On examination, there was a palpable, non-tender, purpuric eruption with necrotising ulceration localised to both lower legs. Routine haematology, biochemistry and urine analysis were normal. Skin biopsy showed a leucocytoclastic vasculitis with heavy dermal neutrophilic infiltrate and few eosinophils (fig 1). Gram stain for organisms was negative.
The Sandimmun was discontinued and over a two month period, the purpuric eruption and ulcers healed with residual scarring. At nine month follow up, the patient was not taking cyclosporin A with no recurrence of his vasculitis.

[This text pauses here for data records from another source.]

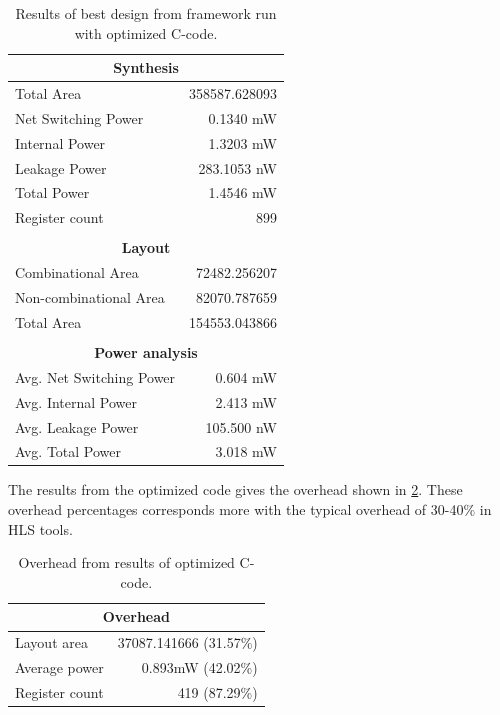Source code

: \begin{table}[hbtp]
    \centering
    \begin{tabular}{lr}
    \multicolumn{2}{c}{\textbf{Synthesis}} \\
    \toprule
    Total Area & 358587.628093 \\
    \hline
    Net Switching Power & 0.1340 mW \\
    Internal Power & 1.3203 mW \\
    Leakage Power & 283.1053 nW \\
    \hline
    Total Power & 1.4546 mW \\
    \hline
    Register count & 899 \\ 
    \bottomrule
    & \\
    \multicolumn{2}{c}{\textbf{Layout}} \\
    \toprule
    Combinational Area & 72482.256207 \\
    Non-combinational Area & 82070.787659 \\
    \hline
    Total Area & 154553.043866 \\
    \bottomrule
    & \\
    \multicolumn{2}{c}{\textbf{Power analysis}} \\
    \toprule
    Avg. Net Switching Power & 0.604 mW \\
    Avg. Internal Power & 2.413 mW \\
    Avg. Leakage Power & 105.500 nW \\
    \hline
    Avg. Total Power & 3.018 mW \\
    \bottomrule
    \end{tabular}
    \caption{Results of best design from framework run with optimized C-code.}
    \label{tab:resultsframeworkrun3}
\end{table}
The results from the optimized code gives the overhead shown in \cref{tab:overheadframeworkrun3}. These overhead percentages corresponds more with the typical overhead of 30-40\% in HLS tools.
\begin{table}[hbtp]
    \centering
    \begin{tabular}{lr}
    \multicolumn{2}{c}{\textbf{Overhead}} \\
    \toprule
    Layout area & 37087.141666 (31.57\%) \\
    Average power & 0.893mW (42.02\%) \\
    Register count & 419 (87.29\%) \\
    \bottomrule
    \end{tabular}
    \caption{Overhead from results of optimized C-code.}
    \label{tab:overheadframeworkrun3}
\end{table}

Leucocytoclastic vasculitis may be secondary to a variety of drugs or infections.1 Although numerous cutaneous eruptions have been reported with Sandimmun,2 there is only one report of it causing a vasculitic-type of rash.3 This report reviewed the cutaneous findings in 67 patients treated with cyclosporin A. Three patients (4.4%) were found to have Bateman's or senile purpura,4 although skin biopsies were not performed. Our patient developed a cutaneous leucocytoclastic vasculitis to Sandimmun but not to Neoral. Apart from the active drug, Sandimmun has corn oil and polyoxyethylated glycolysed glycerides as the base, while Neoral has corn oil and a polyoxyl 40 hydrogenated castor oil.

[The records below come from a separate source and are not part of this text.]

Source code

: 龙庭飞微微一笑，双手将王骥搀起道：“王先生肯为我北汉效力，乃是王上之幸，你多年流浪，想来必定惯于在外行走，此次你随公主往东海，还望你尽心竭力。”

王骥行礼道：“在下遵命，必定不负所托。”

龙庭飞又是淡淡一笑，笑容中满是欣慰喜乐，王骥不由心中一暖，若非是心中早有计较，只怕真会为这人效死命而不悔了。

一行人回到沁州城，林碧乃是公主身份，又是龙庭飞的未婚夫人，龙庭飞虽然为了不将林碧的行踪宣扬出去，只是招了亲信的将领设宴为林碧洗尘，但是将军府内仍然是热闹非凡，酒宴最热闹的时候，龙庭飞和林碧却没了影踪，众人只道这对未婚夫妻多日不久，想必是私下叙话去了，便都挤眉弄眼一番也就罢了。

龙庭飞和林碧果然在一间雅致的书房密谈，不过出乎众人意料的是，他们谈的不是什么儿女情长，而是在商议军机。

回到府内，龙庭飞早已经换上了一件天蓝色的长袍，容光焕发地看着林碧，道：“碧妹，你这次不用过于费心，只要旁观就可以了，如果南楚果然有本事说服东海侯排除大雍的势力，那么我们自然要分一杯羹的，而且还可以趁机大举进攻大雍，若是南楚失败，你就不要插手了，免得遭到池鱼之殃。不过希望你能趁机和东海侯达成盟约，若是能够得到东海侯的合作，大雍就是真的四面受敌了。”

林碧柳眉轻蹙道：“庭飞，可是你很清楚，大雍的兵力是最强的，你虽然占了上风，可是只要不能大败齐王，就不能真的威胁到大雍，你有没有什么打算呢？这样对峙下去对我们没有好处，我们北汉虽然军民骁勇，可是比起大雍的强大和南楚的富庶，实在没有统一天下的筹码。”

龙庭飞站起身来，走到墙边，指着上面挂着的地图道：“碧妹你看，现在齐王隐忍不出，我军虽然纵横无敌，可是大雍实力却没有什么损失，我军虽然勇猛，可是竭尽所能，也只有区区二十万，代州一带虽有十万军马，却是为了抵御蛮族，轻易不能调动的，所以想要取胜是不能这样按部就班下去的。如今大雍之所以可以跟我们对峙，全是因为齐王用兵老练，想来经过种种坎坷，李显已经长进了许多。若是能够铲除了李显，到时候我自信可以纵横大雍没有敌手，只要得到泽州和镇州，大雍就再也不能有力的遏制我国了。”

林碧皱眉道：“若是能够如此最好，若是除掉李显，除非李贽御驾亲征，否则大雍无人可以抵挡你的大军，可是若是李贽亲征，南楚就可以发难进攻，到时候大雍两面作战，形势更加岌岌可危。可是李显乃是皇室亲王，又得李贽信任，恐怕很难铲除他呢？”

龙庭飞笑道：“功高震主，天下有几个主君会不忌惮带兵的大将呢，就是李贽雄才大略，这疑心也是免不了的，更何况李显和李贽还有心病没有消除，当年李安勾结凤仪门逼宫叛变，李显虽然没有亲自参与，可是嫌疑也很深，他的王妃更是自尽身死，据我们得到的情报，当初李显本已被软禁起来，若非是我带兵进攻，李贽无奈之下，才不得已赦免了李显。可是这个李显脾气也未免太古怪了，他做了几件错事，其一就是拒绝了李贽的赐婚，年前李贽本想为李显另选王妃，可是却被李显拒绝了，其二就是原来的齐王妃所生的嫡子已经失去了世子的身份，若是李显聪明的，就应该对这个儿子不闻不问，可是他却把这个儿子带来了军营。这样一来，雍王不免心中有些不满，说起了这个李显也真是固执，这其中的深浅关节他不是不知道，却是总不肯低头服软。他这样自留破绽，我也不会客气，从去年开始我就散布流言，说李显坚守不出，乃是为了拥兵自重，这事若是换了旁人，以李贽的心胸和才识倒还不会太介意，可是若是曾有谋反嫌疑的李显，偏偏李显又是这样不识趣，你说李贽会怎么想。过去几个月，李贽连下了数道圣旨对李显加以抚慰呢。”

It is possible that the leucocytoclastic vasculitis seen in our patient occurred by chance. However, as a reaction to the base of Neoral has been reported previously5 and because of the temporal relation between the use of the drug and the onset of the skin eruption, we postulate that the vasculitis was more likely to be attributable to the constituents of the base of Sandimmun rather than the active drug.